The first session here features alternates from "Swansong," which is beautiful neo-classical metal that rolls along through rock rhythms and melodic riff hooks but leaves the stark austerity of death metal behind and often gets bogged into the predictable elements of rock. Thus these are beautiful works for their application of form within constraints, but more craftsmanship than inventor art.

Second comes recordings from the BBC Radio One show, with full sound and all of the distortion that one would expect and enjoy from a live radio recording. These songs originate in the album Heartwork which began the Carcass progression toward older metal styles but retained some of the poise and counterelement construction of the "Tools of the Trade"-era material; well- and sometimes appreciably more savagely-executed, these songs rock and rip. Notably the cover of "No Love Lost" features a custom introduction in the form of a regurgitated "Exhume to Consume" from two albums earlier.


Unreleased Tracks from "Swansong" sessions 1995
1. Edge of Darkness
2. Emotional Flatline
3. Ever Increasing Circles
4. Blood Spattered Banner
5. I Told You So (Corporate Rock Really Does Suck)

Radio 1 Rock Show sessions 1994
6. Buried Dreams
7. No Love Lost
8. Rot 'N' Roll
9. Edge of Darkness

Heartwork EP sessions 1993
10. This Is Your Life
11. Rot 'N' Roll

Tools of the Trade EP 1991
12. Tools of the Trade
13. Pyosisified (Still Rotten To the Gore)
14. Hepatic Tissue Fermentation II

Pathological compilation 1989
15. Genital Grinder II
16. Hepatic Tissue Fermentation

Grindcrusher compilation 1989
17. Exhume to Consume

Copyright © 1996 Earache

The next two sessions are EPs from the former life of the band, the first being the two extra Heartwork songs released on the EP by the same name, and the second reaching slightly farther back into band history to grab songs from the Tools of the Trade EP which came out after their third album, emblematic of the band in its abundance after the "event" of the album. This material is enjoyable although caught between the evolving technicality of the band and their more abrasive, rigid, and contramotional moments from the "Necroticism - Descanting the Insalubrious" album from which these inspirations came.

The two remaining sessions are both tracks recorded for compilation CDs, beginning with the Pathological compilation which received brutally-distorted yet upbeat versions of songs from "Symphonies of Sickness," the groundbreaking 1989 Carcass masterpiece, including a perhaps more melodic bass presence. The second compilation, Grindcrusher, bore an amazing version of "Exhume to Consume" complete with neo-noise, neo-ultragrind introductory material and booming violently distorted production.

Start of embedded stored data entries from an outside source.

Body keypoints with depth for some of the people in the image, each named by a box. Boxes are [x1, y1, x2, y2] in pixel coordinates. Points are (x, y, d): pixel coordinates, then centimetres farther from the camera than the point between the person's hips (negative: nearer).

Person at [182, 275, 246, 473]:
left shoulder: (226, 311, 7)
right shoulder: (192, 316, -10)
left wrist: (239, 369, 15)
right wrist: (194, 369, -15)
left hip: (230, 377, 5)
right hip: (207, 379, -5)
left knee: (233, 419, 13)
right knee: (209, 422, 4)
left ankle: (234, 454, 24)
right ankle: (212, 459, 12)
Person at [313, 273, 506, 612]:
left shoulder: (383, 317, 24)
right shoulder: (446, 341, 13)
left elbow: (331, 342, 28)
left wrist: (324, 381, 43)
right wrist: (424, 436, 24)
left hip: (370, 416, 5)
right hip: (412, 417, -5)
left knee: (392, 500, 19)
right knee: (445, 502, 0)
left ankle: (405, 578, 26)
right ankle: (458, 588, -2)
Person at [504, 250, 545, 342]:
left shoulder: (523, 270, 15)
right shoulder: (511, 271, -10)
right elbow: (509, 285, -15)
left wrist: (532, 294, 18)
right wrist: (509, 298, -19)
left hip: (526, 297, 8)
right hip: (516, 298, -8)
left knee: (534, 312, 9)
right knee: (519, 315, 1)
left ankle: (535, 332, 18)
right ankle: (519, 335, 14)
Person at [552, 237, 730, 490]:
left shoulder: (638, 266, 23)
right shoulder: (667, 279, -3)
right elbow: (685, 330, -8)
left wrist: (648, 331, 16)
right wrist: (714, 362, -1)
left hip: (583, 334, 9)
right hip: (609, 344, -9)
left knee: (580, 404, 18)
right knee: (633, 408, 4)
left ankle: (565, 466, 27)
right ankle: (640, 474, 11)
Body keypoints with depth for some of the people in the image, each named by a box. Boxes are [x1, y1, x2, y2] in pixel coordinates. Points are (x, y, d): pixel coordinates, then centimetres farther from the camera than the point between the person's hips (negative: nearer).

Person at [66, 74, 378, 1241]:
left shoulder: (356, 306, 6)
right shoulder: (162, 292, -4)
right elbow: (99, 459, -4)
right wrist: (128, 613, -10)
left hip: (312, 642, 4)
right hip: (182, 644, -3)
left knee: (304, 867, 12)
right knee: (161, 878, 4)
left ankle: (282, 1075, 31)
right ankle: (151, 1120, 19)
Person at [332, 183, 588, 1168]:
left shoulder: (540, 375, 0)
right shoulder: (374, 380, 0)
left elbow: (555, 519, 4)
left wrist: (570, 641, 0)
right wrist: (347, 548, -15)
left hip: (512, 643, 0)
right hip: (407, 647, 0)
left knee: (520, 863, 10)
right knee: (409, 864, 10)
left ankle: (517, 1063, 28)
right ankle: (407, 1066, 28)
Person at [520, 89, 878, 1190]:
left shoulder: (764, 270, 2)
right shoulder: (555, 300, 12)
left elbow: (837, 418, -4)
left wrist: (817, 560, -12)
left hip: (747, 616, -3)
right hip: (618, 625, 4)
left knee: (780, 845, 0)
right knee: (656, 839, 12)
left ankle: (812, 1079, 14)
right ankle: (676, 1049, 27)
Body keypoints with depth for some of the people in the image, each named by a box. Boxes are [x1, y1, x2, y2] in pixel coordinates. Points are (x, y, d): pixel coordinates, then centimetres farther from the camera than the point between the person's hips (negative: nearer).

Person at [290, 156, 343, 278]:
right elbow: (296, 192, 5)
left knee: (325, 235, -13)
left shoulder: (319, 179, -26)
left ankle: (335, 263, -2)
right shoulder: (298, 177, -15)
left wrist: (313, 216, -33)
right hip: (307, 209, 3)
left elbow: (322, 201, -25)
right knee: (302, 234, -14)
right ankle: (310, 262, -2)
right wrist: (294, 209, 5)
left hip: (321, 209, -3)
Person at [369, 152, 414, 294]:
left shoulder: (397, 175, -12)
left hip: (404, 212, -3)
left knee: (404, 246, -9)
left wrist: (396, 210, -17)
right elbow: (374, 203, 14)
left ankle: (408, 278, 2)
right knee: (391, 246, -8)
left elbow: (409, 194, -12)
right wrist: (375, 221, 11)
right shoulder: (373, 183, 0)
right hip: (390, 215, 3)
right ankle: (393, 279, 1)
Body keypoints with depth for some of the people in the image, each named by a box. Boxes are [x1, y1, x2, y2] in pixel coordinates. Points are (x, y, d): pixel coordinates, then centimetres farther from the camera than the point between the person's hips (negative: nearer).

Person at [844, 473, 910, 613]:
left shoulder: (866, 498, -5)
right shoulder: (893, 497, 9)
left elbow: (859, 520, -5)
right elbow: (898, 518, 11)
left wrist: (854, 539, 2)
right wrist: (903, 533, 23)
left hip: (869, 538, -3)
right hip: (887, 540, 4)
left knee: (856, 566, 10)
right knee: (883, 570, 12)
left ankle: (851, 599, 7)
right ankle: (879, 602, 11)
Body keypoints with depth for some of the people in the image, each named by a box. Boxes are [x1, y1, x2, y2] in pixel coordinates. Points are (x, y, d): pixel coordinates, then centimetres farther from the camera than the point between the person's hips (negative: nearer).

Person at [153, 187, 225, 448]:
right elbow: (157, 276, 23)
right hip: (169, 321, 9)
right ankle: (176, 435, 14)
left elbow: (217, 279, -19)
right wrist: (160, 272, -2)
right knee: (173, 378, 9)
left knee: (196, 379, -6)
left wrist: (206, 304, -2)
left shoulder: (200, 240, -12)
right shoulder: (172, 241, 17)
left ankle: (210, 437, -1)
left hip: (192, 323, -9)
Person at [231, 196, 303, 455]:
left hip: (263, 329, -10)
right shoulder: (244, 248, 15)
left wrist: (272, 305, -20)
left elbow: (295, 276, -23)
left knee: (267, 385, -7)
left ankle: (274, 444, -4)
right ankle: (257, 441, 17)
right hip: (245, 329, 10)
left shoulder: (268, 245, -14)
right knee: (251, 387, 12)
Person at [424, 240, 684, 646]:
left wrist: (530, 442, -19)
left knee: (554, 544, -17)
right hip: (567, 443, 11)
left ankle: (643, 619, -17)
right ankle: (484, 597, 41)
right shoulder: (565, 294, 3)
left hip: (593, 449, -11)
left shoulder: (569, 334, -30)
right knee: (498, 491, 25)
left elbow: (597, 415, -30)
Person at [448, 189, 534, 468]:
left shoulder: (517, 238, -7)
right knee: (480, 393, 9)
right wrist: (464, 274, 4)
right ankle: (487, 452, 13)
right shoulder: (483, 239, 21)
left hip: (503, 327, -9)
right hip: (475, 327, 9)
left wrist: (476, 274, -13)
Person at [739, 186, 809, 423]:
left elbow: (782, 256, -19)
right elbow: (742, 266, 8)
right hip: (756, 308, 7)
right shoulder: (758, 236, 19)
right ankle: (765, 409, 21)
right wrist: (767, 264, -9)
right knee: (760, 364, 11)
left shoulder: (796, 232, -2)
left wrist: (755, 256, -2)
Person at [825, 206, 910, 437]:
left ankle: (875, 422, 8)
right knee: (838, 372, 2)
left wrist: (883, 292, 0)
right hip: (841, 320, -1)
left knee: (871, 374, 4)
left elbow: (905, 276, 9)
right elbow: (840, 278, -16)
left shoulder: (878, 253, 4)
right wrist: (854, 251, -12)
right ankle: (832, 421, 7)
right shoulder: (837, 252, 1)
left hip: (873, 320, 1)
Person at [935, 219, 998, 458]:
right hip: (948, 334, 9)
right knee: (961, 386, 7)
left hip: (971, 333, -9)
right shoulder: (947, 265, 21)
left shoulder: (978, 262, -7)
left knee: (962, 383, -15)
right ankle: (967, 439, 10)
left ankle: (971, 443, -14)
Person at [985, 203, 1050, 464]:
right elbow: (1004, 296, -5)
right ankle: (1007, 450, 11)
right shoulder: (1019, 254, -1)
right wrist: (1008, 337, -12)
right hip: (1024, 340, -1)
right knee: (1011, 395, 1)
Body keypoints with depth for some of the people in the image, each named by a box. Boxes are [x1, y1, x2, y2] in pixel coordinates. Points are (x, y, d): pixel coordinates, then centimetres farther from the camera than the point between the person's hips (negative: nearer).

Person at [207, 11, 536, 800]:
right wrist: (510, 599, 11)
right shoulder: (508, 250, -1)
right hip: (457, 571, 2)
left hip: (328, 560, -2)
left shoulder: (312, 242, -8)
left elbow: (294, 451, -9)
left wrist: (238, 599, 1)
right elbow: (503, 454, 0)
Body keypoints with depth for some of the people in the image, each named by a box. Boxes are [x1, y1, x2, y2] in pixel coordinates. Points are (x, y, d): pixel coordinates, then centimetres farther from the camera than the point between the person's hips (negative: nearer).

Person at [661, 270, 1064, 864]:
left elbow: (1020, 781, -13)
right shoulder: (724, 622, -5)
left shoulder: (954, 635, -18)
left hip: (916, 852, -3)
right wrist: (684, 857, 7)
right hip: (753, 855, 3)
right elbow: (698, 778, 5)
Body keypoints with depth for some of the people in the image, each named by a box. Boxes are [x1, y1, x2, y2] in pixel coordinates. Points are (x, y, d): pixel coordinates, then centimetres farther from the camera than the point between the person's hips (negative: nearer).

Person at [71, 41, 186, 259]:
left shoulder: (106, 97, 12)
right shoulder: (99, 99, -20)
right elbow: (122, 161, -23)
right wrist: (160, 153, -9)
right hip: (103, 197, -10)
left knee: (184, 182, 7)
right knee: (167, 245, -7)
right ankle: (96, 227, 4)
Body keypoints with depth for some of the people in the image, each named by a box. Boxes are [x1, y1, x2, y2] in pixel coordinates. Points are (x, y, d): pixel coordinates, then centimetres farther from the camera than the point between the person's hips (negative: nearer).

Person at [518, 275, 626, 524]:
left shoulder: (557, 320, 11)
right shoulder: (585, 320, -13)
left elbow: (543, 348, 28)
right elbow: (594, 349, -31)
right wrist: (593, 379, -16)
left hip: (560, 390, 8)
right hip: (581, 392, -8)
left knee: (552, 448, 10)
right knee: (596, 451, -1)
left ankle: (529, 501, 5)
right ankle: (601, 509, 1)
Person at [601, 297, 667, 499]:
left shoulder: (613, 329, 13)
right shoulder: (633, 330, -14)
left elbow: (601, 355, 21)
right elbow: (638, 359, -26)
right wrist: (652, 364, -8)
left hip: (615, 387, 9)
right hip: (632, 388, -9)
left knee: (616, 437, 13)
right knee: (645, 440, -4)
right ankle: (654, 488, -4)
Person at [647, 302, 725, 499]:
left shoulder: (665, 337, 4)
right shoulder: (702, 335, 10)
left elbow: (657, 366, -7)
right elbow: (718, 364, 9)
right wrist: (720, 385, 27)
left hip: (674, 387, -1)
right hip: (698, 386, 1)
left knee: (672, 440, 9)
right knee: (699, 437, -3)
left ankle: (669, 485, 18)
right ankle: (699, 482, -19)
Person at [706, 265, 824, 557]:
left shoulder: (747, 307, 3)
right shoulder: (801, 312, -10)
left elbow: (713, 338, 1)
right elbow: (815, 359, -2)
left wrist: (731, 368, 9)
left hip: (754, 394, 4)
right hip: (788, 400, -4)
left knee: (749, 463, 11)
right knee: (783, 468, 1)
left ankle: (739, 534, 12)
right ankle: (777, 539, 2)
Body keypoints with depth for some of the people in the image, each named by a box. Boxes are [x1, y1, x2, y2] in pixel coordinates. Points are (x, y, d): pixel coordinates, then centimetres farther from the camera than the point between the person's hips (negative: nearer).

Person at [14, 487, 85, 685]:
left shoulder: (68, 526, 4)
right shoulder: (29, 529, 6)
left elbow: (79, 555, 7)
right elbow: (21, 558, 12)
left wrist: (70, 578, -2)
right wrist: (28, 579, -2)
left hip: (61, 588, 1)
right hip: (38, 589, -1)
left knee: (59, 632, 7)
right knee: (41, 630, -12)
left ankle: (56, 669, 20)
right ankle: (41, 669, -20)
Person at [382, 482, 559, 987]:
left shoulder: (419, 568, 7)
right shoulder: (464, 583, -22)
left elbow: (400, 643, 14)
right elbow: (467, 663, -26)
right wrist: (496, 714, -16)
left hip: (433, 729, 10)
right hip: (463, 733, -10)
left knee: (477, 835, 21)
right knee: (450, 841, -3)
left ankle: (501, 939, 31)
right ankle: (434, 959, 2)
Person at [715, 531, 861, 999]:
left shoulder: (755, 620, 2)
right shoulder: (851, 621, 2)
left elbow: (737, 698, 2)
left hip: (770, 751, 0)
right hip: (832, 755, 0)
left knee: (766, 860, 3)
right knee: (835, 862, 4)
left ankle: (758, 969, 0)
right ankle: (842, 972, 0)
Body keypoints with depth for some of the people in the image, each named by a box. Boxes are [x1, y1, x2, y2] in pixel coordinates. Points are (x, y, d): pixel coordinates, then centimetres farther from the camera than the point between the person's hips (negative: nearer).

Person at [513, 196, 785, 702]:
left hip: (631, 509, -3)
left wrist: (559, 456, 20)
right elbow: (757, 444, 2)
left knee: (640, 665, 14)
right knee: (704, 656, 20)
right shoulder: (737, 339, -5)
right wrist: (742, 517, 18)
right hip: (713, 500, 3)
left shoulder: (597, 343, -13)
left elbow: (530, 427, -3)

Start to finish this compilation is an impressive collection of work by an impressive band, and as such like the life of the band is prone to controvery, as styles and intensity of the music vary throughout its tracklist. Evident is the futility of competition by recent Carcass material for metalhead appreciation when up against the very tracks that defined the style rennovating grindcore from random rhythmic violence into coordinated, strict, and virulent pieces of evocative, communicative music. In this disorienting placement the granularity of this album keeps the tension of an innovative musical career at the forefront of the memory of a classic band.